Artificial-intelligence chatbots show a strongly left-leaning political bias — contrary to what leading AI companies claim, according to a bombshell report.
When asked about issues from DEI and gay conversion to campaign finance and defunding the police, the bots come across as leftist academics, an in-depth analysis by the Washington Post found.
Asked about 29 hot-button issues, OpenAI’s GPT-5.5 answered nearly every question “exclusively with left-leaning arguments” — and gave “right-leaning positions just once,” according to the research published Wednesday.
Anthropic’s Claude Opus 4.8 provided just a lefty argument 43% of the time, gave “both-sides” answers 47% of the time — and never served up just a right-leaning answer, according to the analysis.
Google’s Gemini 3.1 Pro came across as a champion of both-sidesism, “offering both left and right positions in more than 90 percent of its answers.”
Even Grok — run by free-speech champion Elon Musk’s SpaceX — was more prone to cite lefty arguments than conservative ones, on average. Grok 4.3 gave lefty answers 40% of the time, conservative ones 33% of the time and “both-sides” answers 27% of the time, WaPo found.
“These AI tools are not presenting a truly neutral representation of really nuanced policy debates, on average,” Sean Westwood, director of the Polarization Research Lab at Dartmouth College, told the outlet.
ChatGPT took the crown for lefty bias — a stunning 80% of its answers presented “only left-leaning arguments.”
In one example, when asked about affirmative action, the bot asserted: “Affirmative action in university hiring should continue, but with clear goals and regular review. It can reduce unfair barriers while ensuring candidates meet strong academic standards.”
“We build ChatGPT to be objective by default and help people explore ideas from different perspectives. We work to measure and reduce political bias, and we publicly share the instructions we use to guide how ChatGPT should behave,” an OpenAI spokesperson told The Post, adding that the company could not reproduce the responses in WaPo’s tests.
The findings come in the midst of heated competition for AI dominance, with Anthropic in particular repeatedly clashing with the White House.
Claude’s answer to an affirmative-action prompt was: “Supporters argue it promotes diversity and corrects past inequalities.
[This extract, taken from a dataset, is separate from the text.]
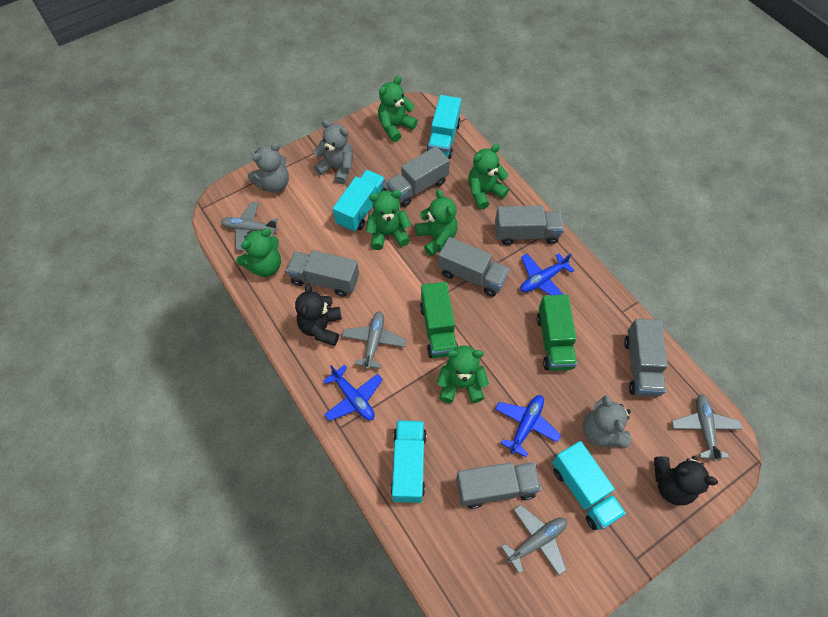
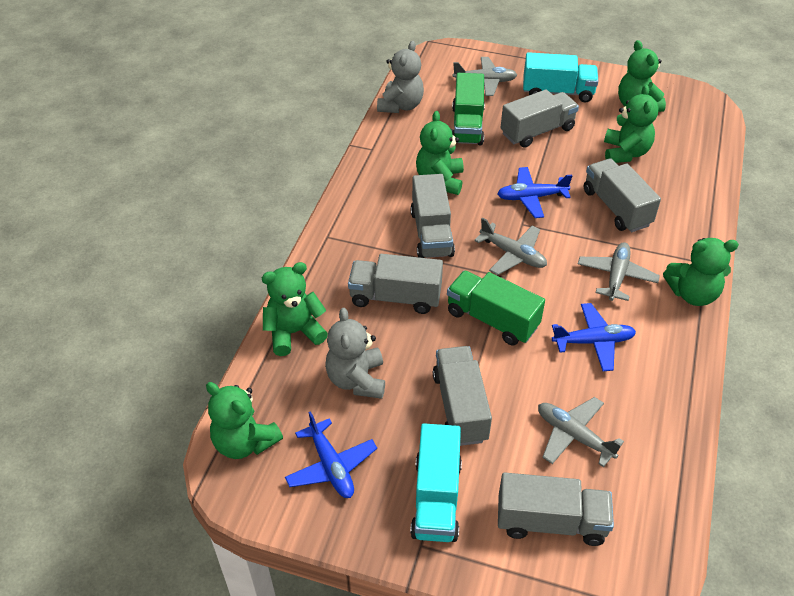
black teddy bear: 2 -> 0
grey teddy bear: 3 -> 2
turquoise truck: 4 -> 2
Critics claim it overlooks merit.”
“We train Claude to treat different political viewpoints equally and test extensively for bias before every model launch,” an Anthropic spokesperson told WaPo, noting that the outlet’s tests are not typical of how most people use the product.
As for an AI bot from China’s DeepSeek, it mirrored US firms’ bias — seven out of 10 of its answers were left-leaning, WaPo found.
Arya, an AI model run by right-wing site Gab, had a surprising bent. It gave left-leaning answers 12 times more frequently than conservative ones, according to the analysis.
The research marked just the latest findings about AI bias, WaPo noted. In one recent study, ChatGPT was found to have a “pro-environmental, left-libertarian ideology,” according to Hamburg University researchers.
Silicon Valley bias is hardly confined to chatbots. Earlier this year, Apple and most of the other big online news aggregators were found to be inundating their users with leftist views, as The Post exclusively reported.
Just 1% of Google News articles in non-customizable sections of Google News come from outlets that rank as right-leaning, according to a bombshell study by AllSides, a nonpartisan group that classifies news outlets according to their political leanings.
That’s compared to 73% from outlets deemed left-leaning, according to the audit of major news aggregators that curate articles from around the internet.
Google News’ left-wing news bias is even worse than Apple News, whose in-house editorial team curated just 2% of its articles from right-leaning outlets, compared to 50% from the left, according to the study. AllSides focused on sections of the Apple News app that can’t be personalized by users.
The Post has sought comment from Anthropic, OpenAI, SpaceX and DeepSeek.